WORK REQUEST
Write the next part of the article on Amazon's job cuts, picking up after its final sentence.

====== STUDY TEXT

Amazon Cuts 16,000 Corporate and 5,000 Retail Roles Citing AI Efficiency Gains
Amazon announced 16,000 corporate layoffs and 5,000 retail role cuts as it shutters most Amazon Go and Fresh outlets in California, Maryland, and Washington. CEO Andy Jassy cited AI-driven efficiency gains, though economists question whether automation or post-pandemic workforce resizing primarily drove these job reductions.
1. Just Walk Out Technology to Persist Without Palm-Scanning
Amazon has confirmed that its cashierless Just Walk Out systems will remain operational at third-party retail sites following the June discontinuation of its Amazon One palm-scanning service. The shift affects more than 300 stores co-branded with convenience chains and stadium concessions, where palm-based identity verification accounted for roughly 60% of customer entries. Moving forward, retailers will rely on existing app- and credit-card–based authentication, while Amazon will continue to provide software, sensors and loss-prevention analytics under a revenue-share model averaging 2.8% per transaction.

============
====== STORED DATA

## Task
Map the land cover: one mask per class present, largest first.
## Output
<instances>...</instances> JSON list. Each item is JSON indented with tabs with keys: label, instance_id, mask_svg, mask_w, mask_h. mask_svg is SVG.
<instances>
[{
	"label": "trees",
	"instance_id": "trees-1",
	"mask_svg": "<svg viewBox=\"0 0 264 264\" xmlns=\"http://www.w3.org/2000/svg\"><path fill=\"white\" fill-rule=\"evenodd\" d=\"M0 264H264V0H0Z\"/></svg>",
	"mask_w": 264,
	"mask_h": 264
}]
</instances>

============

EXERCISE RESPONSE
2. ‘Melania’ Documentary’s Box-Office vs. Investment Gap
Amazon MGM’s documentary on First Lady Melania Trump opened to an estimated $7 million in U.S. theaters, nearly doubling the upper end of pre-release forecasts. Despite reaching No. 3 nationwide, the project remains over $68 million in the red, after Amazon paid $40 million for distribution rights and invested $35 million in marketing. Early international rollouts produced just $44,960 in the U.K. (155 locations) and $7,696 in Italy (94 locations), underscoring the challenge of recouping costs ahead of the film’s planned Prime Video debut.
3. Washington State Layoffs Highlight Corporate Restructuring
Amazon notified Washington state authorities of plans to cut 2,196 roles across software development, engineering management and technical product teams—accounting for over half of its 4,000 corporate job reductions announced globally. The affected employees include 512 program managers and 438 senior engineers. This latest wave follows 14,000 cuts in October and aligns with efforts to redeploy headcount toward AI and robotics divisions, where average compensation costs are 35% higher but productivity gains are expected to exceed 20% year-over-year.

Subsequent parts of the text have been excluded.